─── 本文 ───

前回の記事で触れましたが先週の後半に、上野さんへの選別を持参した結果(続き?)です。
当日は、最近の砥石館の例に漏れず、平日でもマズマズの人出でした。上野さんが対応していた訪問者の方は、九州からキャンピングカーにて一泊二日の予定で来られたとの事でした。
そのYさんは、かなりの研ぎ・砥石フリークらしく、研ぎ場での研ぎにも熱心に見受けられ、お気に入りの砥石も見付けられた様子。その後は上野さんから紹介され、研ぎ・刃物に付いての四方山話に移行しました。
途中、件の銘無し司作の三徳を渡した所、上野さんからは砥石館所蔵の小振りなカミソリ砥(菖蒲)を頂きました。砥石館を始める事前準備として、集め始めた時点の物だと聞いていた筈ですが、手持ちに無い種類でも有り、思い出の品に成りそうです。
ただ三徳は、その場に居た前述のYさんと上野さんのみならず、現館長の田中さんも巻き込んで研ぎ肌の違いと仕上げ方、研ぎ方の違いと切れ加減の差異(試し切り有り)のサンプルとして、俎上に上がる事に。序でに、同じく厄介な地金の例として持参した私の三層利器材の三徳と合わせて、簡易研ぎ講習の様相を呈して来ました。
刃先の角度変化の痕跡たる、研ぎ目の確認中
最終的に、司作の三徳は他人に持たせたり、何かを切ったりする事なく、郷里に持ち帰ると(笑)。其れではと、帰りがけに砥石館所蔵の包丁を何か研いで来るので、切れ味テストのサンプルにしようかと水を向けると、薄刃を研いで欲しいと。よりによって難易度の高い薄刃とは・・・相変わらず遠慮が無いですね。其の上、綺麗に研げたら切る用途には供さないとも。
何だそれは?と思ったので、適当な包丁を選んで此方は、完璧に切る役割り用にと持ち帰った包丁と合わせ、二本の研ぎを進めました。
持ち帰った二本。帰り道に買い出しした奴も映って居ます。
上掲画像の下側、両刃の三徳は元々、大らかな造形ですので細かいチェックは省きますが、流石に薄刃は確認しました。切っ先の欠けより初期の研削痕より、刃線の乱れ(W状)が気に成りますね。
研ぎ始め、人造の320番
人造の1000番
同じく1000番ですが、研ぎ目が浅く柔らか目
対馬砥石
中硬~やや軟口の巣板
各種合砥
水浅葱
研ぎ上がりです
刃線のWは高低差が数分の一に減少。その代わり、一部の裏押しが途切れ気味に成りました。刃金の部分・地金の部分の双方、所期の研削痕(深く削られ過ぎ部分)は、大まかに全体が揃った時点で追い込むのを留めました。元々が天然砥石に因る、研ぎ肌のサンプルの心算ですし先々、現館長や手伝いの若者たちが練習で研ぎ減らす際、削りシロを残す意味でも。

─── 生データ ───

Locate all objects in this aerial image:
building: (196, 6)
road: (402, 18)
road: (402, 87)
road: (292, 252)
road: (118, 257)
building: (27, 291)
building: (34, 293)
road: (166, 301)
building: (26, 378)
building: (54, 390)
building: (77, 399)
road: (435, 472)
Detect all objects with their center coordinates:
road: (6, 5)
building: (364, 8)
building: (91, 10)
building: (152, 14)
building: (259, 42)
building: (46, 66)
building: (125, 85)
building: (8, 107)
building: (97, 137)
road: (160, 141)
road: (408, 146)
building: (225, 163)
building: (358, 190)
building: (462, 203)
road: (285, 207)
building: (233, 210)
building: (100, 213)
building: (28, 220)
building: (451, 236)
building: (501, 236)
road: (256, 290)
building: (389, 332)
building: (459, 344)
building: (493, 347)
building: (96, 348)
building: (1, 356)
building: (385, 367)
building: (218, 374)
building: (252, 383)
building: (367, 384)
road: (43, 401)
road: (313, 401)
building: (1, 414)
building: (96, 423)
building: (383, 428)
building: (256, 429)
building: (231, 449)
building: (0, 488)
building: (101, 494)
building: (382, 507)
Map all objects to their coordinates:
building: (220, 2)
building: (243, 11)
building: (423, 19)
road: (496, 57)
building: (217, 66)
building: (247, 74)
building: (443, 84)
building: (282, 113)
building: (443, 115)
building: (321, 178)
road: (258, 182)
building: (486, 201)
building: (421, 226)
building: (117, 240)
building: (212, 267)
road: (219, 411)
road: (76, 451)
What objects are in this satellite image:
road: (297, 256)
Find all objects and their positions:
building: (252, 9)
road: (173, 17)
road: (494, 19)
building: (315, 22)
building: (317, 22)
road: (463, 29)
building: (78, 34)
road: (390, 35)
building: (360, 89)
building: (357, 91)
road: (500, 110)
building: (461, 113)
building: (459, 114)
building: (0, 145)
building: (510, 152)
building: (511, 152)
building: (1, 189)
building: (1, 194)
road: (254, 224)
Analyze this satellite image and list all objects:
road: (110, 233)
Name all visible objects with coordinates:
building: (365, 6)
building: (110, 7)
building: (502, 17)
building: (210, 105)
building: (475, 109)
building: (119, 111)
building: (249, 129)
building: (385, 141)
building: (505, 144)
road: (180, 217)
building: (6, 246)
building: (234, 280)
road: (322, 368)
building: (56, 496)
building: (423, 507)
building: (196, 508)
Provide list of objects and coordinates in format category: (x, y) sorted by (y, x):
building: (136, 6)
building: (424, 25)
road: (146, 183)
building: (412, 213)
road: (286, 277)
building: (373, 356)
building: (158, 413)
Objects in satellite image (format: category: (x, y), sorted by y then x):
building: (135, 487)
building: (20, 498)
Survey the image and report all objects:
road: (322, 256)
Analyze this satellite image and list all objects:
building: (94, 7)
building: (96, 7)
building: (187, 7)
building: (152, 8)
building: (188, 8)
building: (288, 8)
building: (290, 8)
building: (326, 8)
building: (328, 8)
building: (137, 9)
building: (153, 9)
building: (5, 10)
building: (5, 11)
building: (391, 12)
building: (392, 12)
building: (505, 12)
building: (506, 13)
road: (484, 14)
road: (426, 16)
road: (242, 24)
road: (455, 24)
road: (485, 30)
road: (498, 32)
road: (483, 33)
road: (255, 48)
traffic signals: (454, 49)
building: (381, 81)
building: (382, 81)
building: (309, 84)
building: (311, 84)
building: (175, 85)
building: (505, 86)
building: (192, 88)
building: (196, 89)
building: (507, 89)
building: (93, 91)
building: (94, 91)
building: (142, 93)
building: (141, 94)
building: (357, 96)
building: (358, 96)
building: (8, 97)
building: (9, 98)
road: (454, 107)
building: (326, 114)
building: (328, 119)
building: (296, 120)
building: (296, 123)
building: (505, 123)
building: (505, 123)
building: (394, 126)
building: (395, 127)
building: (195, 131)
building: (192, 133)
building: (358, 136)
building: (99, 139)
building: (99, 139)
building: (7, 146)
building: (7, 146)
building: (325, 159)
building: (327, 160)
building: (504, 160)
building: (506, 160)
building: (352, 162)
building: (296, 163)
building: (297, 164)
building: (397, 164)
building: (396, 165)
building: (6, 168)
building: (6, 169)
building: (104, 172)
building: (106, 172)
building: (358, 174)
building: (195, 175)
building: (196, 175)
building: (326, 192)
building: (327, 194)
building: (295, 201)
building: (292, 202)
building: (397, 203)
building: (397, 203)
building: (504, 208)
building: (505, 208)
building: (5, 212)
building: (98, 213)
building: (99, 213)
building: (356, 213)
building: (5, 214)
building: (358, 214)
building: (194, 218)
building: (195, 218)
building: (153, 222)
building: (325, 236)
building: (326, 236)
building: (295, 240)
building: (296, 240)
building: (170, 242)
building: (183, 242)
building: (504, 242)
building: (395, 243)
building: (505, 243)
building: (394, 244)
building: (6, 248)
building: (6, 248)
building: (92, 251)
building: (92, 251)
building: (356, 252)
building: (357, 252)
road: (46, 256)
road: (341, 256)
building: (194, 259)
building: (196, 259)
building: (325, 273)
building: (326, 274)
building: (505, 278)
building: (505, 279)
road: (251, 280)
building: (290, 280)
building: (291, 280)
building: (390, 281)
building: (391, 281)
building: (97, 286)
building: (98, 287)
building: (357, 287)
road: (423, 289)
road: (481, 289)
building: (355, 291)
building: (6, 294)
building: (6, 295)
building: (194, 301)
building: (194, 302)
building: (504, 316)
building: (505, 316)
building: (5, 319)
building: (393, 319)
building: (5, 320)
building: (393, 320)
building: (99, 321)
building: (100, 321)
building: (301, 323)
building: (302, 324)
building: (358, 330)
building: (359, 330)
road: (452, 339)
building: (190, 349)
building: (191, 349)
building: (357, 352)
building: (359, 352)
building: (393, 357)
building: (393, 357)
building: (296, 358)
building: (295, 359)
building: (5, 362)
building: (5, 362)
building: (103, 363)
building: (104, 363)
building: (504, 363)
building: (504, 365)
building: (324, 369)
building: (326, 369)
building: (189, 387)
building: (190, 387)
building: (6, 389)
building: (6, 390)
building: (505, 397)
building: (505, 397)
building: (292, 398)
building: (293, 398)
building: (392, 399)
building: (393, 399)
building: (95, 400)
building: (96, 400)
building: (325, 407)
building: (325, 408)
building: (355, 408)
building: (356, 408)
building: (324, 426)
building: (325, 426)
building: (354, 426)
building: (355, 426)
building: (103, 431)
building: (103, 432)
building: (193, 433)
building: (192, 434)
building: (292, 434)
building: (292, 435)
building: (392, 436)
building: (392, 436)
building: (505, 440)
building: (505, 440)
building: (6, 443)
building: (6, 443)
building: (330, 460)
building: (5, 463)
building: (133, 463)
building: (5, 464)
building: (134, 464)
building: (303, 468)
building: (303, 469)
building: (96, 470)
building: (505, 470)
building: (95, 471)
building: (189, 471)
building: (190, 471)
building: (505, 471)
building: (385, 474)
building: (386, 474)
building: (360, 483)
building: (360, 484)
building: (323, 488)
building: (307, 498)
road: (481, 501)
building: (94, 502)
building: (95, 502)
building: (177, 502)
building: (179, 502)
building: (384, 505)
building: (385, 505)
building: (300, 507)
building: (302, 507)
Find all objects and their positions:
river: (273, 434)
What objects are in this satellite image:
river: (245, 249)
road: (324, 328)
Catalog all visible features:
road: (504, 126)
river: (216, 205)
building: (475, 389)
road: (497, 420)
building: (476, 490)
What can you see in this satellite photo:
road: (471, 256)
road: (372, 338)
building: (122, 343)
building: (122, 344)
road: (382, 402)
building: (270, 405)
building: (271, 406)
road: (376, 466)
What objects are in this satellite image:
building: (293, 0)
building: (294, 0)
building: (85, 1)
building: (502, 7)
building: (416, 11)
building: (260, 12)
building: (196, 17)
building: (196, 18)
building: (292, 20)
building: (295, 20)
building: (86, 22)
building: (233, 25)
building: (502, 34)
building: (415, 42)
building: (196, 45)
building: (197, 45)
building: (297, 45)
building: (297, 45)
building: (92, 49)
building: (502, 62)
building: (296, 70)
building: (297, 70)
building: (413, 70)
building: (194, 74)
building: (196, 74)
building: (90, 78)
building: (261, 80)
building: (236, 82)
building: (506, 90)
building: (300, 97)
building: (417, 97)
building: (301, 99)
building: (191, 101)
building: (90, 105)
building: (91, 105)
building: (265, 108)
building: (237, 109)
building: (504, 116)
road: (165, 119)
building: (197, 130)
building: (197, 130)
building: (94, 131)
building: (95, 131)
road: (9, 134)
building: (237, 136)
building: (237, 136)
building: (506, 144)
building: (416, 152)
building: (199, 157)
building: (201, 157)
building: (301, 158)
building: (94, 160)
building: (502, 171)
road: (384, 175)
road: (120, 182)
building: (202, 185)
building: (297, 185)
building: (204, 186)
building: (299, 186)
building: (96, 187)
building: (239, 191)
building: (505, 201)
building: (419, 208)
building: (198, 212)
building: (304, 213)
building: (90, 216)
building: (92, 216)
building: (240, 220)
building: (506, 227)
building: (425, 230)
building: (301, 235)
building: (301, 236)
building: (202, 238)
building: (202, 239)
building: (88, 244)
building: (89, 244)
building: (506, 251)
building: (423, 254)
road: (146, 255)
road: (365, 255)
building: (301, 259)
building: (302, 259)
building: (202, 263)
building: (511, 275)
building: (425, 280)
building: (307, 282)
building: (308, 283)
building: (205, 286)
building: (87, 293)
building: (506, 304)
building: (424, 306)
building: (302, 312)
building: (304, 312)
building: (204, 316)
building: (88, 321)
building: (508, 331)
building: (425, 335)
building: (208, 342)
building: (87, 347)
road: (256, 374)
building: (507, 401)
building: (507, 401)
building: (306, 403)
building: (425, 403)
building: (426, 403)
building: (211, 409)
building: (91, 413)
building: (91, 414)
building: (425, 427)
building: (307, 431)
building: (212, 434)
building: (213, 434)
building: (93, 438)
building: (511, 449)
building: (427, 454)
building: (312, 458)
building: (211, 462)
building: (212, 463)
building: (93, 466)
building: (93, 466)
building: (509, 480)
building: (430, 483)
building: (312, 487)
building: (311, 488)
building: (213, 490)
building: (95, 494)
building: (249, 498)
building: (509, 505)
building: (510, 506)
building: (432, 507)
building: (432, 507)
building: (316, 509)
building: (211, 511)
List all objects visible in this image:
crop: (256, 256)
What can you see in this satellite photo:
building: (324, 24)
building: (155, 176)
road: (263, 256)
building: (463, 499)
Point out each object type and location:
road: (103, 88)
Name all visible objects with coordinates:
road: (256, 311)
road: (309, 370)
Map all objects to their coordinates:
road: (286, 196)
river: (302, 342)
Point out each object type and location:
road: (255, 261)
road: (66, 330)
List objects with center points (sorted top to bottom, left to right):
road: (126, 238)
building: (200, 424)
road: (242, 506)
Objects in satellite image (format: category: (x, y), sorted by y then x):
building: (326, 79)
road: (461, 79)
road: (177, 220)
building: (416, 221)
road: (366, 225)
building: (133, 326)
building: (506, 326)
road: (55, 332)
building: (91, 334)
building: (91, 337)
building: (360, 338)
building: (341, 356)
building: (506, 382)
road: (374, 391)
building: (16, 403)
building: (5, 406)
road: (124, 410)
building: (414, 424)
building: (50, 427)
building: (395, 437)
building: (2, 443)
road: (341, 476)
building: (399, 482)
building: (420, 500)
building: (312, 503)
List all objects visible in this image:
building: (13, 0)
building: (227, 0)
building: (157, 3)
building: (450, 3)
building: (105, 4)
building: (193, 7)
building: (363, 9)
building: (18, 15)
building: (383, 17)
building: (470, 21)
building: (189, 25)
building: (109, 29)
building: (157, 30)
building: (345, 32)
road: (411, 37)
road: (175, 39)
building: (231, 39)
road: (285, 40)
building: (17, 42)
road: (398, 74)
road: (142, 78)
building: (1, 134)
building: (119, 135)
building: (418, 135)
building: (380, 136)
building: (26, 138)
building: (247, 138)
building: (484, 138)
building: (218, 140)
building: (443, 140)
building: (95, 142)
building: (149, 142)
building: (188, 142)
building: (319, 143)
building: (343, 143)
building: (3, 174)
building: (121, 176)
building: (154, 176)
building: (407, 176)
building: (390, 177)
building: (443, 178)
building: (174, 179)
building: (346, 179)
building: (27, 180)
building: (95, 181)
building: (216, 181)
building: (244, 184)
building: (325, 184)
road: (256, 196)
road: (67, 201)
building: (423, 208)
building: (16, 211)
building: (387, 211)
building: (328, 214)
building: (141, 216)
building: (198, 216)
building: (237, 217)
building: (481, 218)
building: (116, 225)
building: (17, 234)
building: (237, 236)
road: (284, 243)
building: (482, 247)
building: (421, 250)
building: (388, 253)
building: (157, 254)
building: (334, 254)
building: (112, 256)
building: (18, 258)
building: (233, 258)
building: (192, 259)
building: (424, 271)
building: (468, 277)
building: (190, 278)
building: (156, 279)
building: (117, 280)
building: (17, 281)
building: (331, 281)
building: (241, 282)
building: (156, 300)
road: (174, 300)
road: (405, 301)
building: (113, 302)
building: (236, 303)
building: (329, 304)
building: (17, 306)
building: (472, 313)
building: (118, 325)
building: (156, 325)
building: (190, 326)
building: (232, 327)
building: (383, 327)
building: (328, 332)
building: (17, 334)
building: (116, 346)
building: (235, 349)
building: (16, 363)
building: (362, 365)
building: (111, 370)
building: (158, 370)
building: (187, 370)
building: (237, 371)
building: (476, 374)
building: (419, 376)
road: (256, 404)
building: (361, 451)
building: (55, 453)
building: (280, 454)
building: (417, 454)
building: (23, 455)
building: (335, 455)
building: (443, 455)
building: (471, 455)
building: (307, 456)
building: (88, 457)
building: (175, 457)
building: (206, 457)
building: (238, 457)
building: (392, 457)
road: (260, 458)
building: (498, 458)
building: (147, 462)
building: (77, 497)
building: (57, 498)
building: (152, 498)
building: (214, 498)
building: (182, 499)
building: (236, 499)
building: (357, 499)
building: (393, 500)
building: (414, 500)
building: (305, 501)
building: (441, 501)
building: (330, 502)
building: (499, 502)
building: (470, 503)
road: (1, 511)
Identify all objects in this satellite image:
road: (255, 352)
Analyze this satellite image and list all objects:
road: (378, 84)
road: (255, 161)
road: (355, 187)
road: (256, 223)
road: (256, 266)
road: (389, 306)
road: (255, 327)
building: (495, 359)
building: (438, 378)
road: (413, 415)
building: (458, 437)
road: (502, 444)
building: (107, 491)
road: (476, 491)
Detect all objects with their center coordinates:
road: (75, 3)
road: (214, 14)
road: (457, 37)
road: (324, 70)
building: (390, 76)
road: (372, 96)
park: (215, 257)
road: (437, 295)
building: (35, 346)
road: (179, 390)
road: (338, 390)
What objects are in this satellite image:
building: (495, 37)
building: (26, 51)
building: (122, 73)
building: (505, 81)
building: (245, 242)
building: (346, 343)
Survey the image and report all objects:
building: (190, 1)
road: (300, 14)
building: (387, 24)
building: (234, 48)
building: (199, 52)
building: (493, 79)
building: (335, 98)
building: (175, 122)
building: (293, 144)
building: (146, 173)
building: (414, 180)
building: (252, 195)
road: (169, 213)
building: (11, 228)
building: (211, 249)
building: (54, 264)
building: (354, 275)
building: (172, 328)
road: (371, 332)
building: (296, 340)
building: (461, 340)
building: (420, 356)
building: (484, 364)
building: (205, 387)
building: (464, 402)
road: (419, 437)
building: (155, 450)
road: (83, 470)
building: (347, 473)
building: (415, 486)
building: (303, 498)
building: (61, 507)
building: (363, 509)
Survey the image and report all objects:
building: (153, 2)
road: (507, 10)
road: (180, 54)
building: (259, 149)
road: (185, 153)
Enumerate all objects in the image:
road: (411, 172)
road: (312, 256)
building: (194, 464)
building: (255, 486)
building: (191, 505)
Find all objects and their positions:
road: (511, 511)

───

**指示と条件**
本文の「刃先の角度変化の痕跡たる、研ぎ目の確認中」から「ら切る用途には供さないとも。」まで、終わりの語句も含めて一字一句そのまま写してください。 これらの記録は本文とは別の資料です。

**解答の出力**
刃先の角度変化の痕跡たる、研ぎ目の確認中
最終的に、司作の三徳は他人に持たせたり、何かを切ったりする事なく、郷里に持ち帰ると(笑)。其れではと、帰りがけに砥石館所蔵の包丁を何か研いで来るので、切れ味テストのサンプルにしようかと水を向けると、薄刃を研いで欲しいと。よりによって難易度の高い薄刃とは・・・相変わらず遠慮が無いですね。其の上、綺麗に研げたら切る用途には供さないとも。